Age-related synapse loss in hippocampal CA3 is not reversed by caloric restriction

Abstract

Caloric restriction (CR) is a reduction of total caloric intake without a decrease in micronutrients or a disproportionate reduction of any one dietary component. While CR attenuates age-related cognitive deficits in tasks of hippocampal-dependent memory, the cellular mechanisms by which CR improves this cognitive decline are poorly understood. Previously, we have reported age-related decreases in key synaptic proteins in the CA3 region of the hippocampus that are stabilized by lifelong CR. In the present study, we examined possible age-related changes in the functional microcircuitry of the synapses in the stratum lacunosum-molecular (SL-M) of the CA3 region of the hippocampus, and whether lifelong CR might prevent these age-related alterations. We used serial electron microscopy to reconstruct and classify SL-M synapses and their postsynaptic spines. We analyzed synapse number and size as well as spine surface area and volume in young (10 months) and old (29 months) ad libitum fed rats and in old rats that were calorically restricted from 4 months of age. We limited our analysis to SL-M because previous work demonstrated age-related decreases in synaptophysin confined to this specific layer and region of the hippocampus. The results revealed an age-related decrease in macular axo-spinous synapses that was not reversed by CR that occurred in the absence of changes in the size of synapses or spines. Thus, the benefits of CR for CA3 function and synaptic plasticity may involve other biological effects including the stabilization of synaptic proteins levels in the face of age-related synapse loss.
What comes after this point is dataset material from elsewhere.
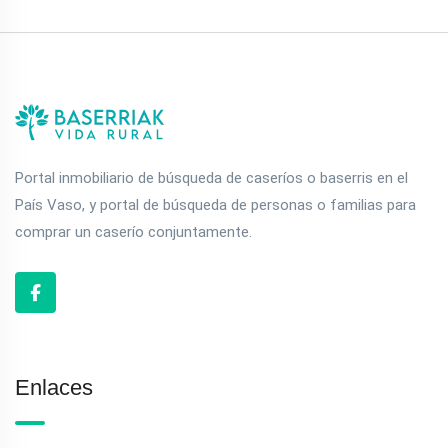
Portal inmobiliario de búsqueda de caseríos o baserris en el
País Vaso, y portal de búsqueda de personas o familias para
comprar un caserío conjuntamente.
Enlaces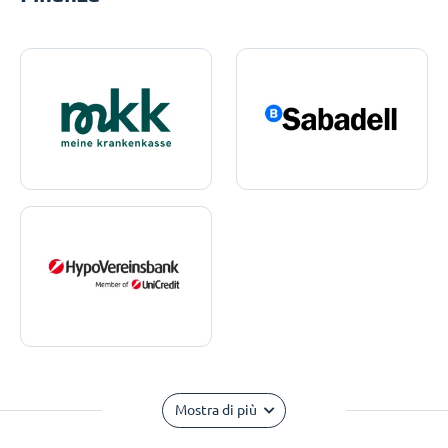
Mostra di più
Figure 1. Hippocampal regions and the location of stratum lacunosum-moleculare (SL-M) within CA3

(A) Low power photomicrograph of a coronal section through the dorsal hippocampus illustrating the dentate gyrus (DG), CA3, and CA1 regions in the Fischer 344XBrown Norway rat. (B) High power photomicrograph of a coronal section depicting the layers of hippocampal area CA3. Quantification of synapses and neurons was confined to SL-M. SL-M, stratum lacunosum-moleculare; SR, stratum radiatum; SL, stratum lucidum. * indicates pyramidal cell layer. Scale bars: (A) 300 μm and (B) 150 μm.

Figure 2. Serial reconstruction of a spine in CA3 SL-M

The series of 12 electron photomicrographs shown in A–L represent a portion of a typical serial series used to reconstruct the synaptic microcircuitry in SL-M. The asterisks in B–J indicate a spine that was reconstructed in this series; four different views of that reconstructed spine and its postsynaptic density (red) are shown at the bottom of the figure. Scale bar: 0.5 μm.

Figure 3. Axo-spinous and axo-dendritic synapses in CA3 SL-M of young AL, old AL, and old CR rats

Electron micrographs illustrating tissue ultrastructure and representative examples of axo-spinous and axo-dendritic synapses in the SL-M of young AL, old AL and old CR rats. Both types of synapses were observed in all groups and no gross abnormalities were observed. Y-AL, young ad libitum fed; O-AL, old ad libitum fed; O-CR, old caloric restricted. Red arrows indicate synapses. Scale bar: 0.5 μm.

Figure 4. Serial reconstructions of postsynaptic densities (PSD) and spines in CA3 SL-M of young AL, old AL, and old CR rats

Based on the PSD morphology, synapses were classified as macular or complex. Macular synapses demonstrated a simple, disk-shaped form; complex synapses demonstrated either partial or complete discontinuities (see Methods). Both types of synapses [macular (A, C, E) and complex (B, D, F)] and a similar range of spine morphologies were found in the all groups. Y-AL, young ad libitum fed; O-AL, old ad libitum fed; O-CR, old caloric restricted. Scale bar: 0.5 μm.

Figure 5. Quantification of macular and complex synapses terminating on spines and dendrites in CA3 SL-M of young AL, old AL, and old CR rats

The total number synapses of each type in the reconstructed volume of SL-M was normalized to the stereologically determined number of neurons in that tissue block. An ANOVA revealed a main effect on macular axo-spinous synapses (A), but not complex axo-spinous synapses (B). Post hoc analysis indicated that the number of macular axo-spinous synapses decreased with age (p<0.05; * indicates significant decrease from young-AL group), but was not reversed by CR. No significant differences were observed for macular (C) or complex (D) axo-dendritic synapses. Data are presented as mean ± standard error of the mean (n = 5). Correlational analysis revealed a significant negative correlation between macular axo-spinous and axo-dendritic synapses (r = −0.51, p = 0.051; E), indicating that axo-dendritic synapses increased as axo-spinous synapses decreased. No relationship was observed for the complex axo-spinous and axo-dendritic synapses (F). Young-AL, young ad libitum fed rats (open bars); Old-AL, old ad libitum fed rats (black bars); Old-CR, old caloric restricted rats (gray bars). Axo-sp: Axo-spinous, Axo-den: Axo-dendritic.